- Leader: Denis Couture
- Founded: 2009
- Dissolved: December 9, 2011
- Headquarters: 143, chemin de L'Écore Nord Vallée-Jonction (Québec) G0S 3J0

Website
- reformefinanciere.com

= Nouvelle Alliance Québec-Canada =

The Nouvelle Alliance Québec-Canada (English: New Quebec-Canada Alliance) was a political party in Quebec. It was founded in 2009 as the "Parti de la réforme financière", and changed its name in 2010. Its main aim was for the provincial government to make more sensible choices in the way it spends the people's money.
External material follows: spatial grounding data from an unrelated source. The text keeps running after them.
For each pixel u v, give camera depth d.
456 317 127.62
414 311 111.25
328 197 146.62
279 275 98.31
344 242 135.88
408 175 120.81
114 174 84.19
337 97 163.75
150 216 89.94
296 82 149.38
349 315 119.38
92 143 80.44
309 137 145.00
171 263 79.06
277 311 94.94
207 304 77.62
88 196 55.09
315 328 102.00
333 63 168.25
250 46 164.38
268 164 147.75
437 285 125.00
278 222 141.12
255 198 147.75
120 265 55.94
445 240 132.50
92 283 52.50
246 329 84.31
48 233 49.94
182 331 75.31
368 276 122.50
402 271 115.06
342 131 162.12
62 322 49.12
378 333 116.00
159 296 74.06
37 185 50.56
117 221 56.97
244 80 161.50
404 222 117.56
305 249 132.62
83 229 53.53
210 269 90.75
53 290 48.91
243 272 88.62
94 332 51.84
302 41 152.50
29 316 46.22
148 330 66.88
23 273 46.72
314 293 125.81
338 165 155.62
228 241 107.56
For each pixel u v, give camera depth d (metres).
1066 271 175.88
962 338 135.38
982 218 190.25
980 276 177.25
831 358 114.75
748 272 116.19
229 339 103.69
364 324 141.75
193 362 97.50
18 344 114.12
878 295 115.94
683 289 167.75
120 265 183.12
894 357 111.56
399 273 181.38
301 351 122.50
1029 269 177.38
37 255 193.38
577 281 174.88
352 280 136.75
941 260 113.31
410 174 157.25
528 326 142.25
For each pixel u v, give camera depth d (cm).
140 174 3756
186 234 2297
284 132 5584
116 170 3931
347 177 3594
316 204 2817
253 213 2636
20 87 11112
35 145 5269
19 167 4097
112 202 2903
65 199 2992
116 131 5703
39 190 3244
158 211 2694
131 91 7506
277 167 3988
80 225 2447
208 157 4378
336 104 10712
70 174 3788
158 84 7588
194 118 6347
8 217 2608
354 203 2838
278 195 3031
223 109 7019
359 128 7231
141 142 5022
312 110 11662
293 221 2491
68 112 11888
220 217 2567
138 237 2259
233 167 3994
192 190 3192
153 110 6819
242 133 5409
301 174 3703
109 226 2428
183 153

According to QuebecPolitique.com, the party also advocated "the recovery of the financial situation of Quebec by the repatriation of all taxing powers from Ottawa to Quebec." The chief electoral officer withdrew the party's authorization on December 9, 2011. The party later moved its website back to www.reformefinanciere.com.

==Platform==
- The Government of Quebec collecting and administer all public monies
- Requesting more in equalization payments

==Electoral history==
In the 2009 by-election in Rivière-du-Loup, leader Denis Couture ran under the Parti de la réforme financière banner, coming in 7th out of 8 candidates with 40 votes (0.19%).